Living in Stoke Newington
By Nia Charpentier
Like many areas of London, Stoke Newington used to be a bit on the rough side and probably not somewhere you'd want to spend a Saturday afternoon. But at some point during the 1990s, a series of restaurants, delis and boutiques started popping up and now N16 is one of the most desirable postcodes in north London. Ah gentrification!
Stoke Newington is in the borough of Hackney, and is relatively close to Dalston and Shoreditch to the south, Finsbury Park to the north west, Haringey to the north and Clapton and Homorton to the east. Church Street has become the main area for independent shops, bars, various eateries and a farmers' market every Sunday. Joining it is the High Street which is home to cheaper shops, pubs and the start of a stretch of Turkish restaurants who runs all the way down to Dalson.
As a largely residential area, Church Street and the roads leading off it are made up of Victorian style terraced houses with a few housing estates scattered around. Rent prices are rising all the time, particularly in N16, but cheaper properties can be found as you go towards the Green Lanes side of Clissold Park or towards Clapton and Hackney Downs.
Despite the gentrification, Stoke Newington is thankfully still a mixed bag in terms of people. There are prominent Turkish and Kurdish communities as well as plenty of yummy mummies, hipster types and those born and bred in the area.
Pubs, Clubs and Entertainment
Stoke Newington has more of a pub than a club scene. Although saying that, on any given weekend you will easily stumble upon a late night haunt, often in the basement of one of the Turkish cafes on the High Street. Church Street is also following suit with several bars like The Baby Bathhouse and The Drop which stay open late. There are no shortages of pubs, mainly traditional gastro type ones like The Rose & Crown and The Jolly Butcher selling real ale and ciders rather than cocktails. Although The Three Crowns does make a mean mojito. A little way down the High Street towards Dalston there's also an independent cinema called The Rio, showing mainstream as well as art house type films.
Clissold Park is the area's main green space. It's large, relatively flat and is home to a cafe, an animal and bird sanctuary, an adventure playground and in the summer months there is also a large paddling pool. It gets pretty busy at weekends, mainly with joggers, families and trendy Stokey types with their cappuccinos.
Shops, Restaurants and Takeaways
The amount of restaurants around is definitely one of Stoke Newington's strongest points. Even thought the area has a strong Turkish community, the variety of food on offer spans several continents. Rasa, which has two restaurants opposite one another, one meat and one veggie, serves up some of the best south Indian food in London (in my humble opinion).
There is also a very good late night Roman pizza joint called Datte Foco (which means “Go set yourself on fire” which is probably the rudest thing you can say to someone in Rome, but don't let that put you off).

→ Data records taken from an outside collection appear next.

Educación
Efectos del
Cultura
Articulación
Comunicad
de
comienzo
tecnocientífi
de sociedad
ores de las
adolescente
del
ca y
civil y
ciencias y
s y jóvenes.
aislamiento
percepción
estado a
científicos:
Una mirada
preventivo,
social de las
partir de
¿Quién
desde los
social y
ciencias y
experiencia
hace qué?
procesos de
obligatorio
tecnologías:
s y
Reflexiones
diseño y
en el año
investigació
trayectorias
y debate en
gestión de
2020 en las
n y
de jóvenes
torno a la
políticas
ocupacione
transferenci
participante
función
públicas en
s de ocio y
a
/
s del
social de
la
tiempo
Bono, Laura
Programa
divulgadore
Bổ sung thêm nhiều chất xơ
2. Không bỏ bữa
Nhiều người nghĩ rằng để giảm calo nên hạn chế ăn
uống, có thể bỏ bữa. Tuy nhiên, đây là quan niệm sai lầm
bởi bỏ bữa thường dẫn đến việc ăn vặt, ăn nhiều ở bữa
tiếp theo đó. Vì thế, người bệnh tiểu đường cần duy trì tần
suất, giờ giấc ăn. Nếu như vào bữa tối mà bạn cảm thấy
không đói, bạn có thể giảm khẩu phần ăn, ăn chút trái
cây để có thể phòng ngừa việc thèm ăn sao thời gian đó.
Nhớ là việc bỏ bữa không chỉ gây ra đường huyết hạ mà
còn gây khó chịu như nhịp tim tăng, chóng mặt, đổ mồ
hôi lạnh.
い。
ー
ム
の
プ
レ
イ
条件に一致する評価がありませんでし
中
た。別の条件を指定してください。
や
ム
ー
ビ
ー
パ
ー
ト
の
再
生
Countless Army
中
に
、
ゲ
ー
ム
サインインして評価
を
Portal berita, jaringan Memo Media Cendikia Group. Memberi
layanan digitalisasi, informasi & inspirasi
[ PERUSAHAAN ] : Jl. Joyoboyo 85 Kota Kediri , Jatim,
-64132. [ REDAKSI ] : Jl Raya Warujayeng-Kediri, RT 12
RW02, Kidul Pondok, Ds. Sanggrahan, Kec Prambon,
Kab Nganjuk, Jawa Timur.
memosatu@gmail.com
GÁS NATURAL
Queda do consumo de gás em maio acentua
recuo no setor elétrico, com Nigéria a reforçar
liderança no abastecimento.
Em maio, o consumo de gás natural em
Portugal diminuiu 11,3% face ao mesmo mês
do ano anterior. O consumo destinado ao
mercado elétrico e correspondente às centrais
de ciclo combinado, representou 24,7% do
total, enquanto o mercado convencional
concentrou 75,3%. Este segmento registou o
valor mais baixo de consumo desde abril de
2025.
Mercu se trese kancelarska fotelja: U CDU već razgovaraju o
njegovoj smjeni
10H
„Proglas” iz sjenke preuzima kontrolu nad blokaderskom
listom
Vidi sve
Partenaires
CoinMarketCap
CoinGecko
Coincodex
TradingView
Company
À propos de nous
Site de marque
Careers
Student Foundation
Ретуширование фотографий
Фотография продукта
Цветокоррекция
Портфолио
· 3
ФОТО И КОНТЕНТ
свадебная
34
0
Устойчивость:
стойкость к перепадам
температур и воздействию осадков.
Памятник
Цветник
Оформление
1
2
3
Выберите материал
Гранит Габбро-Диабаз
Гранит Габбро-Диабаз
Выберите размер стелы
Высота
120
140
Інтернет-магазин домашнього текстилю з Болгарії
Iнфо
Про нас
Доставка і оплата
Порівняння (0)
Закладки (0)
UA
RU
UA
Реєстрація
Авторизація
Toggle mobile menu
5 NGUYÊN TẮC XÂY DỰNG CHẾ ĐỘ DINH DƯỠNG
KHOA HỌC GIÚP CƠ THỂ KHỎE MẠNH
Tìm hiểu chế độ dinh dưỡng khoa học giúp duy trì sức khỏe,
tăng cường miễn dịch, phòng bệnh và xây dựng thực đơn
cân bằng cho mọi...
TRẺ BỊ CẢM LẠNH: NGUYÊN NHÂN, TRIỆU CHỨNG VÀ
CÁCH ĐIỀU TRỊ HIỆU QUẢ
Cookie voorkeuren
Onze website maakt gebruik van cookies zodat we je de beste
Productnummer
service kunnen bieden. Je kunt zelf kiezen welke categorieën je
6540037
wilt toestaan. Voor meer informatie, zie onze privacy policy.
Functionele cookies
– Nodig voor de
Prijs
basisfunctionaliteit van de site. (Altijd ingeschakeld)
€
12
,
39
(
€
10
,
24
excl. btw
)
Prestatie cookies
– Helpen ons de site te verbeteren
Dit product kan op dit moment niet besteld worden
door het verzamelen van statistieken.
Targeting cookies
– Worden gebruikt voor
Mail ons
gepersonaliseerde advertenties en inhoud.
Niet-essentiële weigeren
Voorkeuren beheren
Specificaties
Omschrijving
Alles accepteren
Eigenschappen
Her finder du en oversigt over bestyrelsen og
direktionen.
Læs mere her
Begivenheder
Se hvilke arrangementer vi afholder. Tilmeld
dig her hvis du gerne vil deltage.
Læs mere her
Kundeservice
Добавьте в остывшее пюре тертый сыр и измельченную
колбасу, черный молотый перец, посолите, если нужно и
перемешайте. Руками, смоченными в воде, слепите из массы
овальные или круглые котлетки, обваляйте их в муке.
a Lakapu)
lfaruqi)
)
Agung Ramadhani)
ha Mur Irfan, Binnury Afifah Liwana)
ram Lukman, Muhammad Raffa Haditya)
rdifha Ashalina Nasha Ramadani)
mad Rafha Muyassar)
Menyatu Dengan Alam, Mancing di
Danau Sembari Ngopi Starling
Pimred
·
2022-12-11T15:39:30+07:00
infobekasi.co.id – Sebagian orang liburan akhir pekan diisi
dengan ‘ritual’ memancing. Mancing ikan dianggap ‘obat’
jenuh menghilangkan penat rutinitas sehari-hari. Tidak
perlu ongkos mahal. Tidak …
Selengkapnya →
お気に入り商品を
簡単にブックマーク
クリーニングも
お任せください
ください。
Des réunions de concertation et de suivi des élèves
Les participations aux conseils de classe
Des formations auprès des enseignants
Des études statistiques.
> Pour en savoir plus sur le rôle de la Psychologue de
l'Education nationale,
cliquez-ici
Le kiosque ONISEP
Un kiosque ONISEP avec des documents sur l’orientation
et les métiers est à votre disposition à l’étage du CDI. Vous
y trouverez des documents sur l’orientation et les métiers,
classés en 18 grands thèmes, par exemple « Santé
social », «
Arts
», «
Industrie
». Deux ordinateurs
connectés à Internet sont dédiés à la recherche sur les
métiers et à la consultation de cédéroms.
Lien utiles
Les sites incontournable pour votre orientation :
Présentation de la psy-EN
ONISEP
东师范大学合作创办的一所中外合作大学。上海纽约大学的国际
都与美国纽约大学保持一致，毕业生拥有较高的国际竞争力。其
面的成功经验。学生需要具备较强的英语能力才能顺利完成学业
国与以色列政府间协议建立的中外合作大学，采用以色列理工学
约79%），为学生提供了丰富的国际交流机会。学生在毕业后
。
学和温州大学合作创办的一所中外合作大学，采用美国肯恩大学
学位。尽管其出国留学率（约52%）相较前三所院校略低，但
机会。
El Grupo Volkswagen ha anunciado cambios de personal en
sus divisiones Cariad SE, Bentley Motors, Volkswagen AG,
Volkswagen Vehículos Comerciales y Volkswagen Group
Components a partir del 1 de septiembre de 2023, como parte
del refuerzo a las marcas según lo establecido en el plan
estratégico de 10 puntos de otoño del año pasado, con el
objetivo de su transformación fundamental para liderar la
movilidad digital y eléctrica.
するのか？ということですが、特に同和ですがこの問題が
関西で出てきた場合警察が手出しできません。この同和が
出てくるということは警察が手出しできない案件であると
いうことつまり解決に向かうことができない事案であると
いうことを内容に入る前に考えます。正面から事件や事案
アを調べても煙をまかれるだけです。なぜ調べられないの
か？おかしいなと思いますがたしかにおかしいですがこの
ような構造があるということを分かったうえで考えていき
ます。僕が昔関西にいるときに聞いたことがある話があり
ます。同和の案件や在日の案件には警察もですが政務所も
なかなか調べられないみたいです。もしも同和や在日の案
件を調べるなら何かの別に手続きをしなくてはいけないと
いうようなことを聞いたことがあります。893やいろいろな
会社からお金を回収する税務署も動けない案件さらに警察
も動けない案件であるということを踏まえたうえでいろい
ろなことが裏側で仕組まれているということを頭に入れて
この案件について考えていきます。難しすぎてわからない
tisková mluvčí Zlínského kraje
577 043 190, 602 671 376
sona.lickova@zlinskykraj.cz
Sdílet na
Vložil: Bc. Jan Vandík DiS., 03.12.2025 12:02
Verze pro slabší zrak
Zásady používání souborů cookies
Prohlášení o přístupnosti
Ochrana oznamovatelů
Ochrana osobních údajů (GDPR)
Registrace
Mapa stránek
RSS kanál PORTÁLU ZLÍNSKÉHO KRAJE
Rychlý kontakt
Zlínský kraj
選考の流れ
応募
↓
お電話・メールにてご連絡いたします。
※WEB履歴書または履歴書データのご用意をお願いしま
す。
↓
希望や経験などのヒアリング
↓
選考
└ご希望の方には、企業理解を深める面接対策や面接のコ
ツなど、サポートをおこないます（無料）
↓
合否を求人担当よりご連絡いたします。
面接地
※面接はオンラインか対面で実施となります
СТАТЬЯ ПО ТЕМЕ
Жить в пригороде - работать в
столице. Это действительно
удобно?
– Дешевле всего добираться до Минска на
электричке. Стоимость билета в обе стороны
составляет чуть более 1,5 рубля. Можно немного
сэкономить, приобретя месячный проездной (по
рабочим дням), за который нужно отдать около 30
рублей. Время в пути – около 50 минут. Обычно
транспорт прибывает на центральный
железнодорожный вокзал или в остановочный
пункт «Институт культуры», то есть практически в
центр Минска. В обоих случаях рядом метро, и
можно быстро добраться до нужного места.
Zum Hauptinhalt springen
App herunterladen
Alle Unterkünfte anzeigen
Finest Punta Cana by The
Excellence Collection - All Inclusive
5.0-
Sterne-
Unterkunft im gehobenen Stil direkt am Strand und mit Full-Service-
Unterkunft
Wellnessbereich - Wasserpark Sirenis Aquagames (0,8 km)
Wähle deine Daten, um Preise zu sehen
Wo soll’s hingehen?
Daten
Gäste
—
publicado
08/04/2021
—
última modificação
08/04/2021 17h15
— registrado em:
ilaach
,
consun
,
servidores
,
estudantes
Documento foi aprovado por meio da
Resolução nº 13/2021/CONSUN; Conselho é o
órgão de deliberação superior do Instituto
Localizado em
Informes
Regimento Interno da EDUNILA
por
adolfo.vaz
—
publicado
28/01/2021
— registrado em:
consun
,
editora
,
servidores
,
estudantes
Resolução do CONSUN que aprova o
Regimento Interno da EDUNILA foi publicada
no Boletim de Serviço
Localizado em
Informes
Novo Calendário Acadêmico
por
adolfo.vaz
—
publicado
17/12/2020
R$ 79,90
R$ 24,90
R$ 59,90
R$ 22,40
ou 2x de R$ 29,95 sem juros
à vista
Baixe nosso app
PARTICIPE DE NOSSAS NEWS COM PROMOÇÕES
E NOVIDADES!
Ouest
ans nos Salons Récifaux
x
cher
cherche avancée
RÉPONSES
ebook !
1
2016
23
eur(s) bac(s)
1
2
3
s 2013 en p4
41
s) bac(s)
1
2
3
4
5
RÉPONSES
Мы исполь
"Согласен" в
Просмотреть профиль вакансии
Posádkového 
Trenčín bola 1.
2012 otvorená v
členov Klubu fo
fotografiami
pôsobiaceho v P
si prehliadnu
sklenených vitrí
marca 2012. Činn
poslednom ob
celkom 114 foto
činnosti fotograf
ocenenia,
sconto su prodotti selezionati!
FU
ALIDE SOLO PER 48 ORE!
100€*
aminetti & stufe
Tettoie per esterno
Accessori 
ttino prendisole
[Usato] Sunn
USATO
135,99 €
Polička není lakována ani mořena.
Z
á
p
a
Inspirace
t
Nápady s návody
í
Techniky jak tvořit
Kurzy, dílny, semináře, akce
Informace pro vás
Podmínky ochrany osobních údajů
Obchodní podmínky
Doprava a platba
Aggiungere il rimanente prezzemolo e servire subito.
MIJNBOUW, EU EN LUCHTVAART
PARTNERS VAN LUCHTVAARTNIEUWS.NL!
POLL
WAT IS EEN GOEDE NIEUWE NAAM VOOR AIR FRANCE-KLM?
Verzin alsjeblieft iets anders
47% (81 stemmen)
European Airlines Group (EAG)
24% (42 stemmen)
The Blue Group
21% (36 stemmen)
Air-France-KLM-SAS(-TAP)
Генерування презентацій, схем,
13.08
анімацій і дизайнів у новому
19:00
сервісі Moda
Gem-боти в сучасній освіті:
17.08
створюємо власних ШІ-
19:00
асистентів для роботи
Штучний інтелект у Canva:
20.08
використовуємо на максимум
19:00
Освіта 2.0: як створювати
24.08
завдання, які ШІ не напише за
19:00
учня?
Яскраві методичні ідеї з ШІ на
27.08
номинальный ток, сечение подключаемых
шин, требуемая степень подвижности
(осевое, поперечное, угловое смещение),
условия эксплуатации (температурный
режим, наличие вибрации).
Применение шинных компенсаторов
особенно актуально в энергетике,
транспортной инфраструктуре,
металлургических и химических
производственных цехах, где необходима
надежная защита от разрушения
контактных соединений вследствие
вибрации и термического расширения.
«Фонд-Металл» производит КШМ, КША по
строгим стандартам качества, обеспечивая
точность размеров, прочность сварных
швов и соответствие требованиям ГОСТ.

The Coach & Horses is a pub that also serves up very tasty Thai food at reasonable prices, or if you want high end Thai food, Yum Yums has had rave reviews. Church Street is also a bit of a brunch destination, and places like The Blue Lagoon and Homa are very popular and fill up quickly at weekends.
In terms of shopping, more and more vintage and boutique clothes stores are popping up, as well as hair and beauty salons, florists and shops selling baby clothes, gifts and cards. Food wise, a very trendy looking butcher's has just opened, simply called "Meat N16". And for the less carnivorous there's Fresh & Wild, an all organic but pretty pricey supermarket. There are also a number of places selling second hand furniture off some of the side streets if you want some retro bits for your bedroom.
Church Street has managed to keep relatively chain free, with only a Nando's having snuck its way in. Chains are a bit more prominent on the High Street with an Iceland, a few banks, some fast food chains and a small Sainsbury's. There's a farmer's market at the Church at the south end of the High Street.
Like many places in Hackney, Stoke Newington has no tube (although the Seven Sister's stop on the Victoria Line isn't too far away), but plenty of regular buses going in all directions including night buses. There's the 73 which goes from Victoria all the way to Seven Sisters around the clock, so is often full of party people at night time. From the High street you can get pretty much any bus down to Dalston or Shoreditch, including the 149 which goes all the way to London Bridge, or the 243 and 76 which go to Waterloo.
There's also an overland rail line to Liverpool Street, Cheshunt, Enfield, Richmond, Clapham or Stratford from Stoke Newington station. The nearest tube stations are either Manor House (Piccadilly Line), Finsbury Park (Victoria and Piccadilly Line) or Angel (Northern Line) but these are at least a good 20 minute bus ride away.